As the Agency informs, the pilot projects will be launched in Aktobe, Atyrau, Karaganda, Abai, Saran, Shakhtinsk, Kostanay, Pavlodar, Taldykorgan, Taraz, Ust-Kamenogorsk, Kokshetau, etc.
These efforts will allow developing specific mechanisms of solid waste management in Kazakhstan and providing investors with one more sphere for investments.

First of the objects within the Program is Astana Waste Processing Plant, which was planned to open in October 2012 and cover all city needs in MSW utilization, with its productivity of 400,000 tons per year. The opening ceremony was held on December 24, 2012. This is the second waste processing plant in Kazakhstan after Almaty plant. The Astana plant was built on basis of Spanish technology.
As regards to Almaty Plant, which is still not operating, the Agency claims that owners have to deal with their economic problems themselves.

The Program also covers Shymkent city, which has a dramatic situation with spontaneously growing dump close to residential areas of the city. For residents of these neighborhoods proximity to the dump has turned into serious health problems. Due to constant acrid smoke and smell of burning people get such diseases as asthma, bronchitis etc.
The plant in Shymkent was planned to be built in 2007: "Construction is scheduled to start next spring and finish by fall," - declared the subcontractor in January 2007. But the choice of the landfill and other issues took more time than planned.
Only in December 2009 an investment agreement with Shymkent Akimat was signed and area for polygon and plant was defined. In Fall 2011 it was again announced that construction of the plant begins. Municipal budget allocated 430 million tenge for the necessary infrastructure needs.
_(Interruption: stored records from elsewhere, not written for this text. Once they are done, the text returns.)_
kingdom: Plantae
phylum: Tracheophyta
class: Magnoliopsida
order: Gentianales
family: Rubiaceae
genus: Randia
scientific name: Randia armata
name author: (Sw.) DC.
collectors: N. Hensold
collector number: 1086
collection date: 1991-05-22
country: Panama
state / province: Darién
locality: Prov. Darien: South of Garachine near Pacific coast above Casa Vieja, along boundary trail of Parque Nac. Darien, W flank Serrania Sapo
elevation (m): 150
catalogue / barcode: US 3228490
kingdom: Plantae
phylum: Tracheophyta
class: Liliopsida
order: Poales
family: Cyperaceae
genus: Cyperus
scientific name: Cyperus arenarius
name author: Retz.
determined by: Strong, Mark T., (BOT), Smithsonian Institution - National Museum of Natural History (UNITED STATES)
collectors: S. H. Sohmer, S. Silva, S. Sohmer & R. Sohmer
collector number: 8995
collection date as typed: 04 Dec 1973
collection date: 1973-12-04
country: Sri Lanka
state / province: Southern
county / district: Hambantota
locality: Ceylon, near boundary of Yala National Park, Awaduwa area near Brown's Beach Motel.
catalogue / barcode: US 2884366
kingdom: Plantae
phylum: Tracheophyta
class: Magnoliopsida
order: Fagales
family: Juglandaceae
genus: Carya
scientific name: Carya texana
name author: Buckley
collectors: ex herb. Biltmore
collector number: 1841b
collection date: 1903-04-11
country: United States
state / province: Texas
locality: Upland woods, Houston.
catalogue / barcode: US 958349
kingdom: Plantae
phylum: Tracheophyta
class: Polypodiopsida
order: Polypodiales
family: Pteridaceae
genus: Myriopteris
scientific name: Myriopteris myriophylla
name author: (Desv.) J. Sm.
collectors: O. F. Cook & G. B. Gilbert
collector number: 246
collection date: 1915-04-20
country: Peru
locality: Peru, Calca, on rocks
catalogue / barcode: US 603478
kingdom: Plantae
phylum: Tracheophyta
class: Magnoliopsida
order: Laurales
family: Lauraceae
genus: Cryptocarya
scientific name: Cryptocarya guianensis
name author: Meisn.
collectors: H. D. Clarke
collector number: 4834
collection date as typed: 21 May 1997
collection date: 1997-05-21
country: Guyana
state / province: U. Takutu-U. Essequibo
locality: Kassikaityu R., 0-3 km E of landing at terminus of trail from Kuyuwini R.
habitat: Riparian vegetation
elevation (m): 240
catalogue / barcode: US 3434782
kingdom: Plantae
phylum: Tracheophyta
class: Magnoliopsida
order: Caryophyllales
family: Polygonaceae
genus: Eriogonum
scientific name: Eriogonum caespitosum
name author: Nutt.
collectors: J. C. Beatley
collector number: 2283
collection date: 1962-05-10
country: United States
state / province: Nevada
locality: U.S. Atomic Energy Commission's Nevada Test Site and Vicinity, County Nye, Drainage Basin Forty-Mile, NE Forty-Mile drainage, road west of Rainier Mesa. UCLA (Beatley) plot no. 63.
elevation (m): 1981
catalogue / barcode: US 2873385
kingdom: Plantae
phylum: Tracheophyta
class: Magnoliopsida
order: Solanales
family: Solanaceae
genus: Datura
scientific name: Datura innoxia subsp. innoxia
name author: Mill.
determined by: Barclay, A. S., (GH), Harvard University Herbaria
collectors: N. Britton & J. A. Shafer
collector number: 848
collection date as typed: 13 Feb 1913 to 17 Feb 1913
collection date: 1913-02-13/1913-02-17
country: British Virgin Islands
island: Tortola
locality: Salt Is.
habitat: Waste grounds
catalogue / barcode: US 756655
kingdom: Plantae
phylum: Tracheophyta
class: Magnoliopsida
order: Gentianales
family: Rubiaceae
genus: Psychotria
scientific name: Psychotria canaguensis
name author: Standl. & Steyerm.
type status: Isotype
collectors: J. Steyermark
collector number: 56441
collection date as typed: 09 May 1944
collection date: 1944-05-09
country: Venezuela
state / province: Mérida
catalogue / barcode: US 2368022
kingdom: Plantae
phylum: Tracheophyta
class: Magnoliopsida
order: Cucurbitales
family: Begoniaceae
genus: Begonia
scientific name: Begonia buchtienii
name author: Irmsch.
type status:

Until the end of the year builders acquired approximately 20 million tenge.

But in April 2012, Akimat refused to continue funding the project. For the moment the project is still frozen. Operation of the plant is now under threat due to insufficient funds for restoration and permanent increase of the area of garbage dump.

The Agency for Construction, Housing and Utilities of RK has also named the city of Pavlodar among the first cities, where the plants will be built until 2015. For the moment, Pavlodar Akimat has announced that they have already chosen the place of 100 hectares for the construction of polygon. Work is expected to deploy on the existing city dump.

Another plant is planned to be constructed in Karaganda. By today, "Taza Dala" company was founded to manage this project, places for construction and polygon have been chosen. Now there are negotiations being held with several banks to participate in the project.
Finally, in December 2012 it was announced that the modern MSW processing plant will be built in Aktau with support of EBRD: 2.4 billion tenge (€12.7 million equivalent) loan to State Communal Enterprise Koktem, Aktau's waste management company, will co-finance the new integrated mechanical-biological treatment facility and a new sanitary landfill. The project will be co-financed by the Clean Technology Fund which is providing a US$8 million loan.

The project will also be supported by a capital grant from the state budget.
The Korean Donor Fund provided nearly €300,000 and the EBRDShareholder Special Fund is providing grants of nearly €800,000 for project management, design, engineering, training, operational improvements and other associated spending.